There was nearly a four-hour outage on the New York Stock Exchange Tuesday. But, it was a rough day for stocks all around: The DOW shed 261 points. China’s stock market plunged. Not to mention the ongoing fear about Greece’s financial debt. We can say then, with some degree of certainty, that the day was not the best for investor confidence. Donald Shelly teaches Finance at SMU’s Cox School of Business, he speaks with the Texas Standard about different ways investors keep tabs on the dynamic markets.

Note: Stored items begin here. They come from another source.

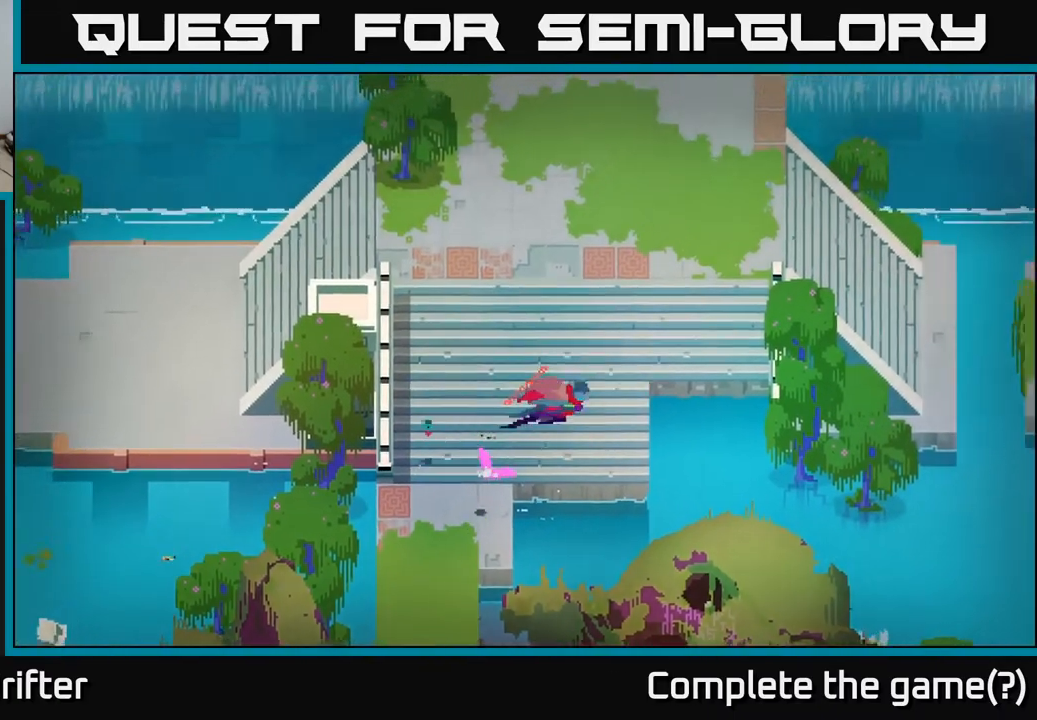
{"buttons": [], "left_stick": "right", "right_stick": "center", "events": [[117, "A", "up"], [233, "A", "down"], [350, "A", "up"], [433, "left_stick", "right"]]}
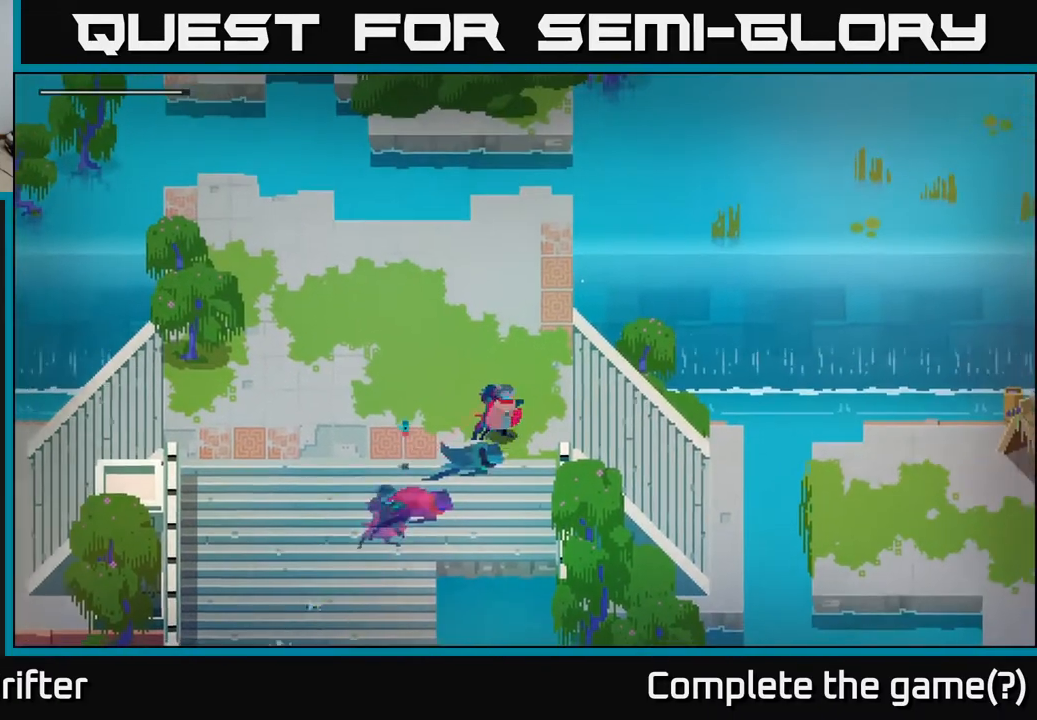
{"buttons": [], "left_stick": "right", "right_stick": "center", "events": [[50, "left_stick", "down-right"], [233, "left_stick", "right"]]}
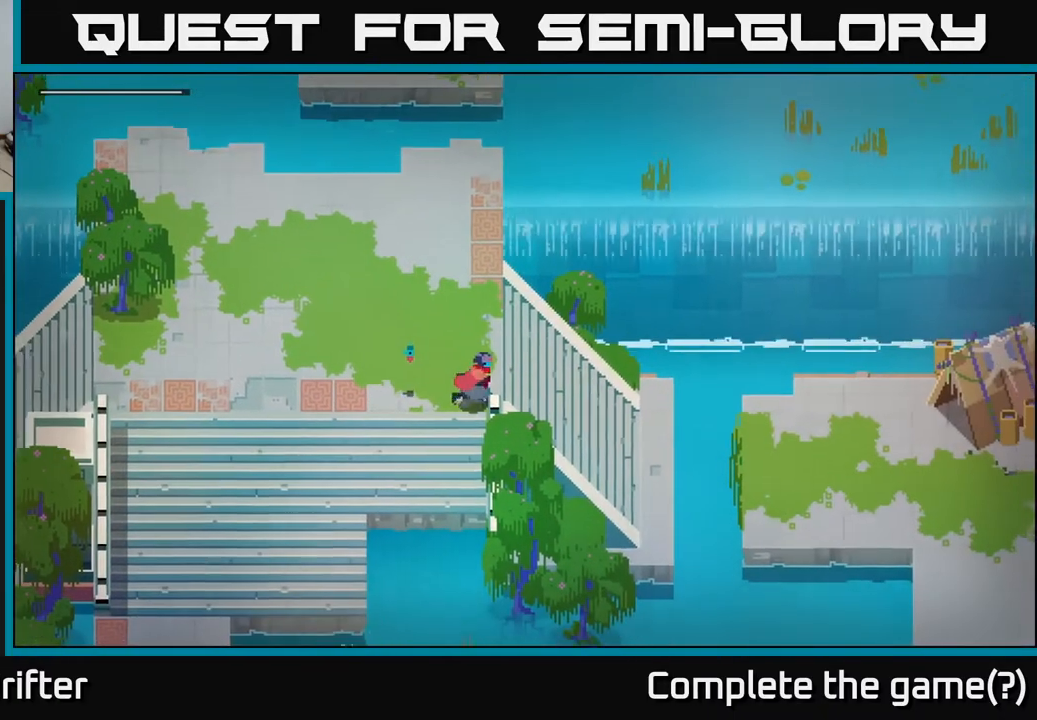
{"buttons": [], "left_stick": "up-right", "right_stick": "center", "events": [[367, "left_stick", "up-right"]]}
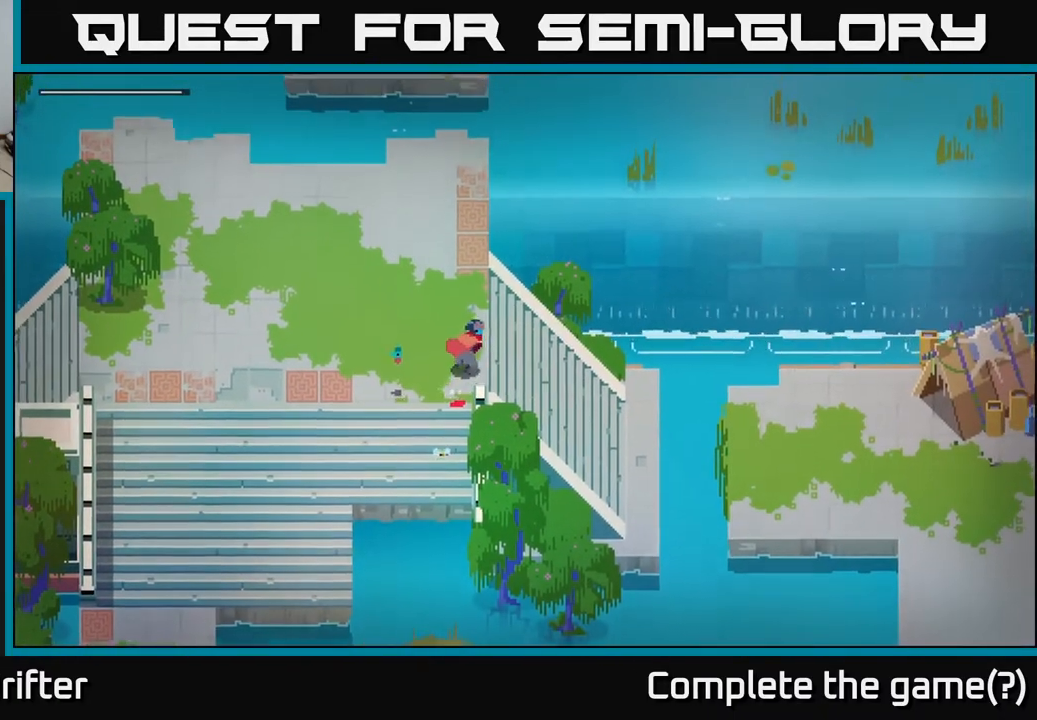
{"buttons": [], "left_stick": "right", "right_stick": "center", "events": [[150, "left_stick", "right"]]}
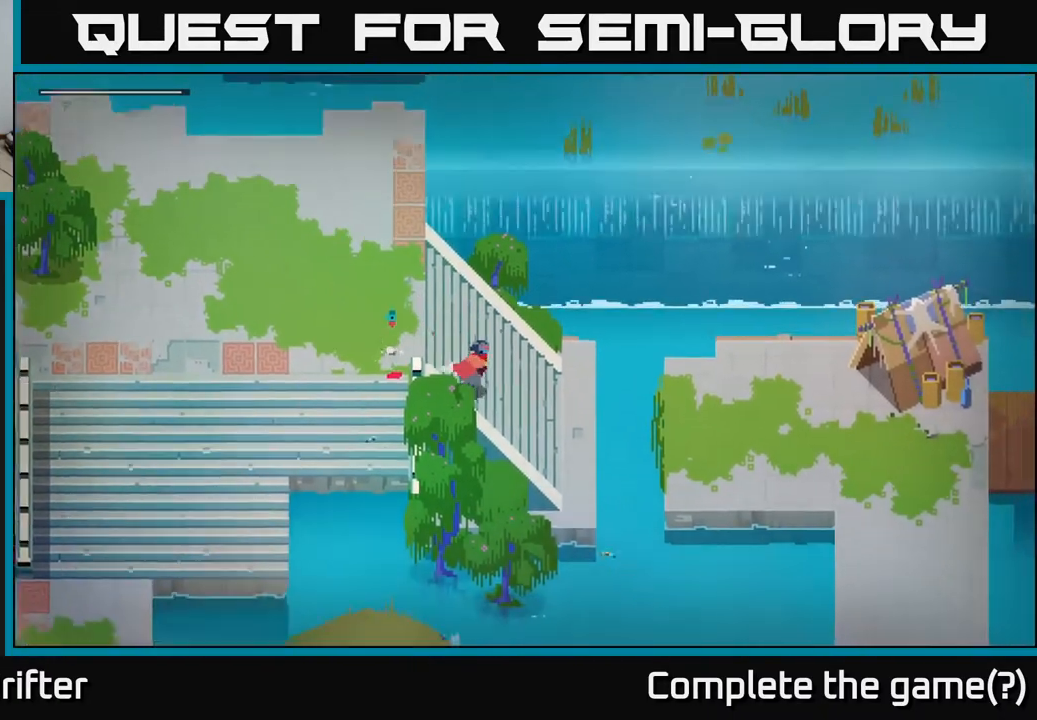
{"buttons": [], "left_stick": "right", "right_stick": "center", "events": []}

“Let’s remember first that the stock market is the ultimate voting booth,” Shelly says. “People vote with their dollars. If they’re confident they’re buying and if they’re not confident they’re selling…. They weren’t confident yesterday. But we’ve had really an amazing run over the last six years in the U.S. stock market….I think that’s a good barometer of confidence.”
Another measure of a healthy marketplace? Shelly says it’s called the Vix Index, or the Chicago Board Option Exchange Volatility Index. It’s a higher-level index, something the average investor isn’t concerned with.
“It measures the volatility of stocks on the S&P 500. Basically, it’s a 30-day volatility gauge. It’s driven by activity on the options exchange,” Shelly says. “Yesterday we saw that jump from about 16 to 19.5 — almost a 20 percent increase in one day. That’s a big increase even for the Vix.”